Thursday, December 1, 2011

Tangle Ridge Ranch Lamb

If you're unfamiliar with Tangle Ridge Ranch and their pastured lambs, here's some information to digest:
Last week Tangle Ridge killed this year's lambs, and Lisa and I were fortunate enough to get a whole, uncut carcass.  My primary motivation was securing lamb meat and offal for this January's Burns supper (stay tuned...)  Here's some details on the purchase.

Cutting Lamb

Lamb is a relatively simple animal to butcher.  The carcass is easy to handle (typically 40-60 lbs) with fewer cuts than, say, a cow, or even a pig.  For details on cutting, here's a great video of a master butcher breaking down a whole lamb.

Lambs are cut into four primals.  First is the front, from which you get:
  • neck, or "scrag": one of the most repulsive words in the English language, but a fantastic piece of meat for braising
  • shoulder chops, roasts, or stewing meat
  • arm chops
  • foreshanks
Then the loin, which yields:
  • loin chops, analogous to the t-bone steak on a cow
  • racks, often prepared with the slender ribs still attached and thoroughly cleaned, at which point it's called a "Frenched" rack.  (Is their any other nationality that becomes a verb so easily?)
The belly section of the lamb is called the flank.  It's usually made into ground meat, but can also be braised or stewed.

Finally there's the legs, most often kept whole or nearly whole for large roasts.

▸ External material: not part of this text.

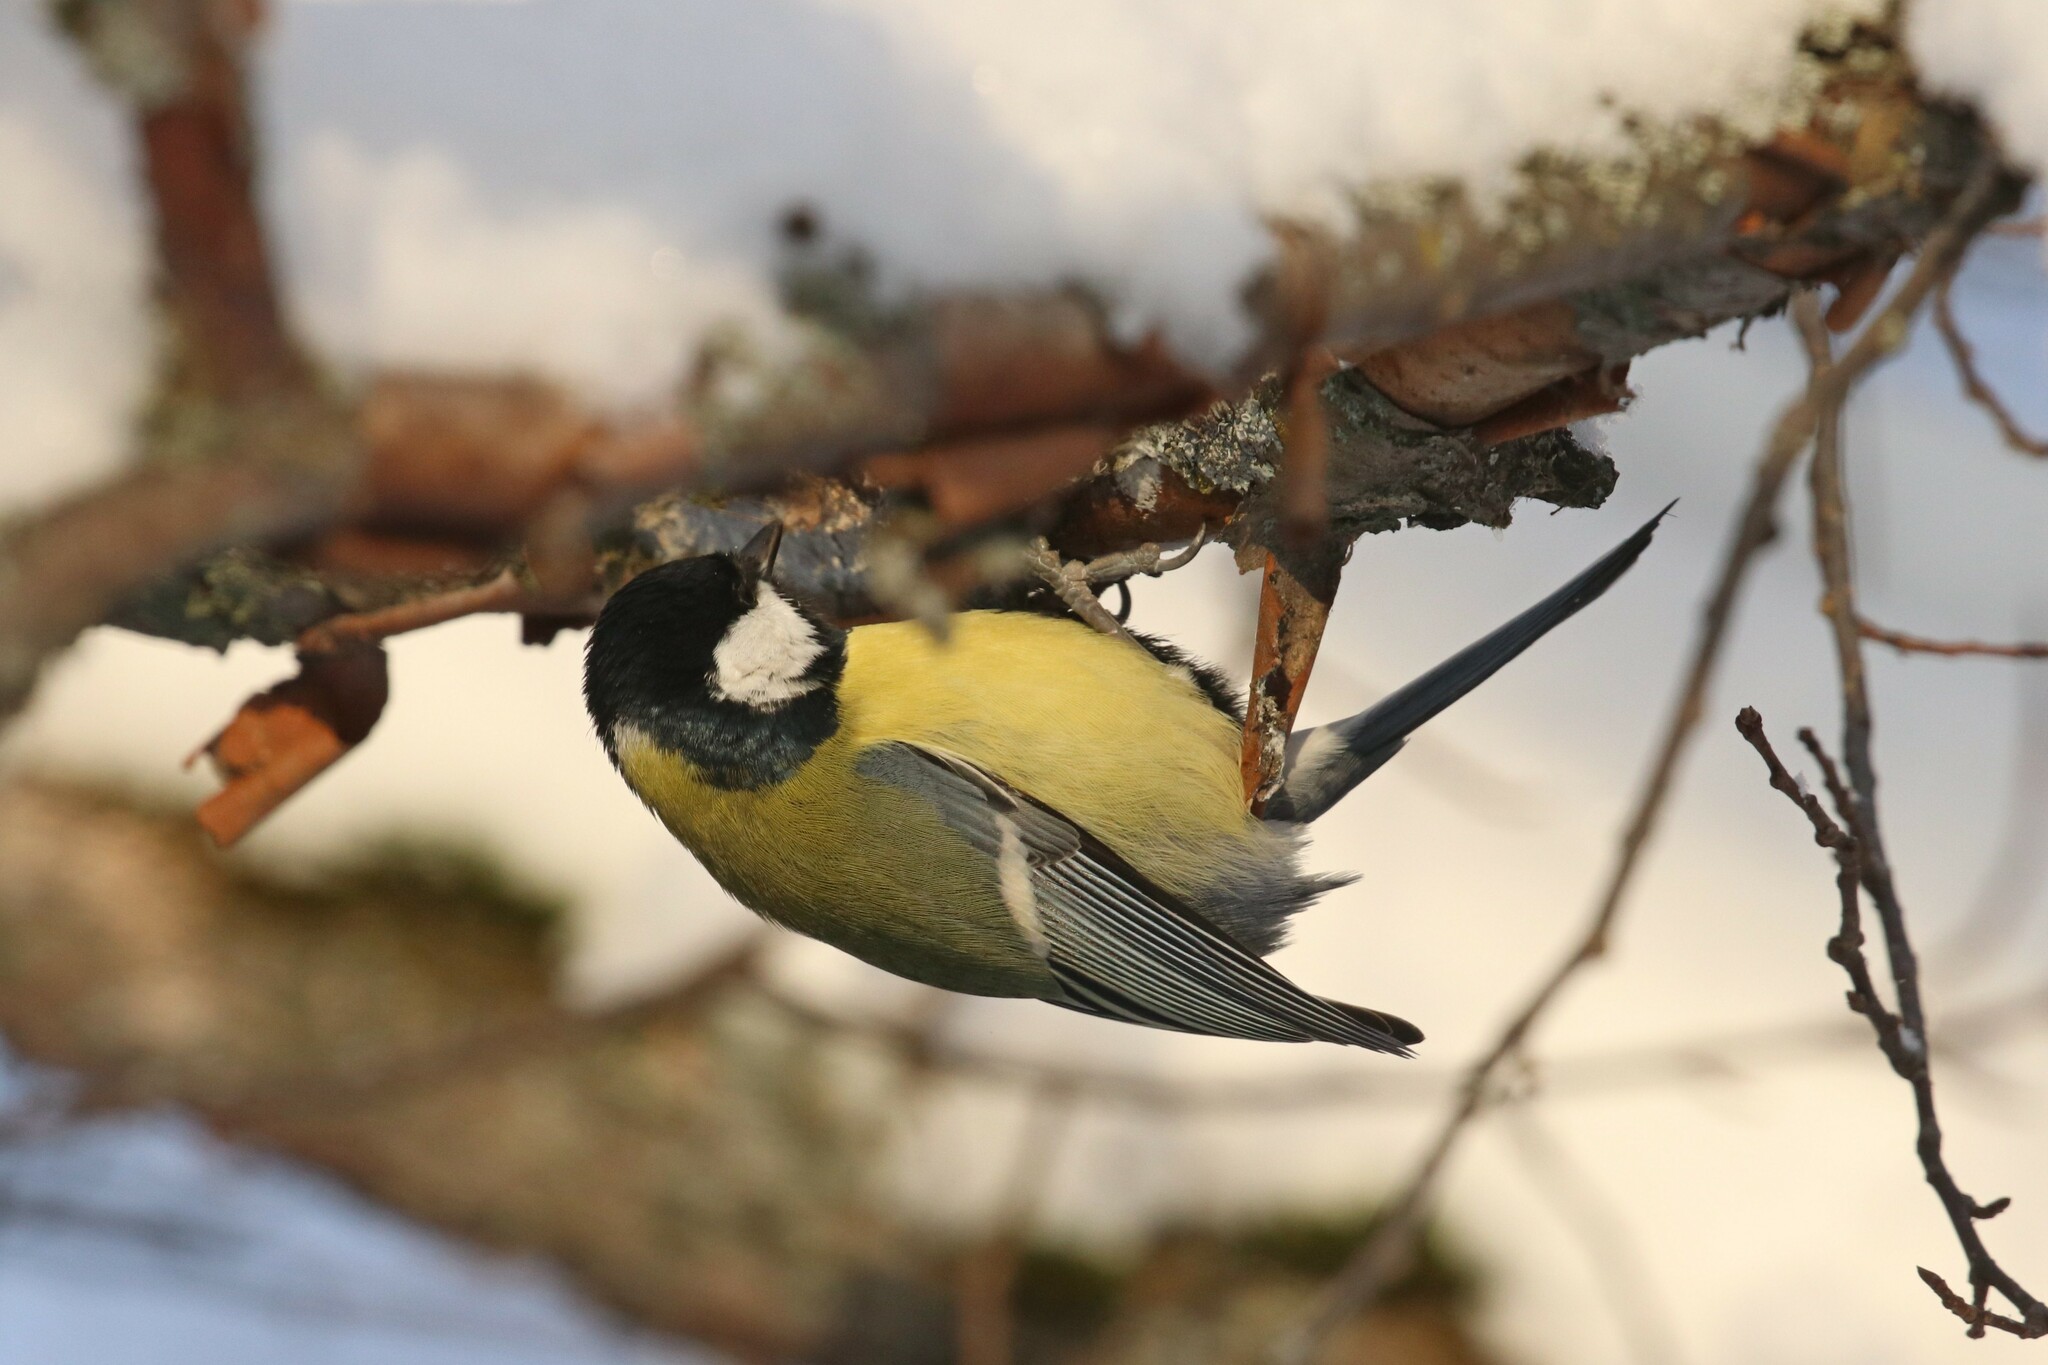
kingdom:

It took me an hour to break down the lamb, including the time for the more tedious tasks like portioning the chops and Frenching the racks.

The Numbers

Compared to most other meats, lamb is expensive.  My side of pork this year was $2.15/lb for a 110 lb side.  This whole, uncut lamb was $5.85/lb for a 50 lb carcass.  The cut and wrapped lambs sell for $7.50/lb.

Yes, compared to pork this lamb is expensive.  But compared to supermarket lamb, Tangle Ridge is a steal.

I weighed every piece of meat that I got from my lamb to see what those final cuts would cost when purchased from retailers.  In the spreadsheet below, the weights are what I got from my animal.  The costs are for an identical cut, as sold at local retailers, mostly Sunterra Market in Lendrum, which carries a lot more lamb than most grocery stores.

There are a few cuts (flank, neck, and the "fatty trim" that I rendered out for cooking fat) that are not available in grocery stores.  These represent small portions of the carcass, and are estimated at very low prices, so are a correspondingly small source of error.

If I purchased all the cuts of lamb that are now in my freezer from a grocery store, it would have cost about $8.26/lb, instead of $5.85.

I can't wait to tuck into this lamb.  I'll be posting about some of the preparations over the next few months.


  1. Awesome. Love the economics, as you know.

    And their lamb is tasty. Btw. I have solid pics of the leg of lamb for you.

  2. Cool. I think we should call that dish "Five-Alarm Leg of Lamb".